SAFe’s solution to this problem can be found in the weighted shortest job first (WSJF) model. WSJF provides a standard for prioritizing work so when it’s time to decide what the next task should be, the first step doesn’t involve disputes over how to rank importance. In a flow-based Agile system, you don’t have to worry about delivering everything at once because, as Leffingwell says, “the most important thing is what job to do next. And that’s a much easier question to answer than what’s the most valuable job.” SAFe provides a way to resolve dependencies between teams—ordering tasks is essential to this outcome.
Marouane’s path to dependency resolution became uncertain: “After two sprints, before the first inspect and adapt, we noticed that some teams were not following our PI plan.” Dependencies that were defined in the PI plan weren’t being followed, so one team’s work couldn’t begin because the contribution from another team wasn’t ready.
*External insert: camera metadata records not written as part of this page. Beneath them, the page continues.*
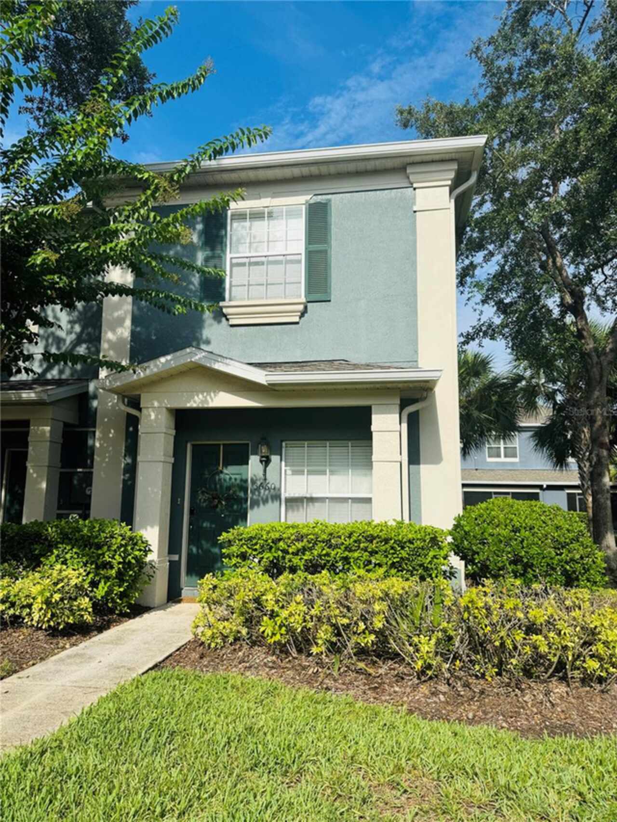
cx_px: 308
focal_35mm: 24
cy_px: 411
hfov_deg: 56.8
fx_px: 570
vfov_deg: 71.6
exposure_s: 1/4608
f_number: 1.78
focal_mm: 6.76
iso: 80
“Since it was the first iteration, and the teams weren’t used to this kind of work, we decided to put an extra ceremony into place—a weekly meeting to discuss progress on dependencies,” Marouane says. “One person from each team came to update progress on their contributions.” This way, if Team A said they were unable to deliver, Team B could know ahead of time and plan accordingly, instead of waiting for contributions that weren’t going to materialize at the beginning of their sprint.
Leffingwell preaches caution when making these kinds of adjustments to SAFe: “SAFe is a system of responsibilities. … You can adapt it, but you’ve got to be really careful.” Although the framework is intended to be adaptable, changes tend to get baked in if not reassessed. The Essential SAFe configuration exists to make sure that any alterations meet basic criteria.
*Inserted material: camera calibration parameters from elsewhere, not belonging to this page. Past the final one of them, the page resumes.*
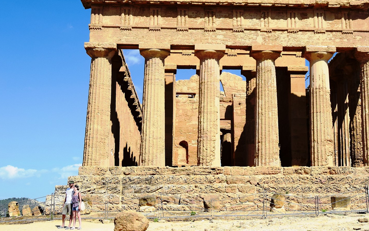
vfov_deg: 19.1
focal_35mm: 67
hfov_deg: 30.4
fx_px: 674
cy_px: 28
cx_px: 251
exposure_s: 1/250
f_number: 10
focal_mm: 26
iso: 400
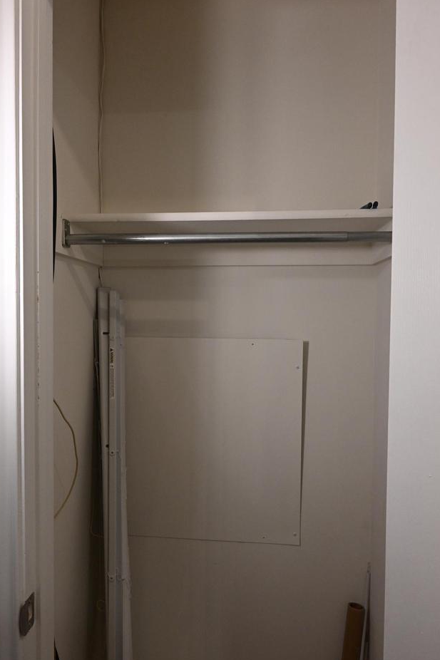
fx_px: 513
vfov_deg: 65.5
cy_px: 336
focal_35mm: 28
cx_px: 201
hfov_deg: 46.3
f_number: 18
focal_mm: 24
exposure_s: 1/25
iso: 2500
Marouane’s extra ceremony was included again in the second PI, and by the third it had been phased out. Teams had nothing to report on that hadn’t already been communicated. A little extra flexibility allowed Marouane to get the teams back onto a more traditional process track. She found that the transition itself required an Agile mindset to get the most out of the financial institution’s teams. And importantly, the change she made, through its commitment to continuous improvement, ultimately served the Lean-Agile principles that are the groundwork of Essential SAFe. Her solution gave the company the unified vision it lacked and allowed the teams to work together toward the same priorities.
Adapt for the Future
Any framework operating at scale is going to come with challenges. The number of moving parts and competing interests is immense. But the payoffs are equally large, and a well-executed transition will give teams the tools they need to work toward common goals. The obstacles you face in such a large-scale implementation will be unpredictable, and an Agile mindset helped Villena, Anicin, and Marouane adapt to unexpected challenges. After all, that’s what continuous delivery is for: empowering your process with the tools to adapt to the unforeseen.
Scaled Agile also adapts to new technologies and evolving industry standards, introducing new tools and capabilities as necessary. Everyone needs to stay nimble and prepare for the unexpected. “We have no crystal ball,” says Leffingwell. “We just run fast, lead hard, and follow hard—and write as fast as we can.”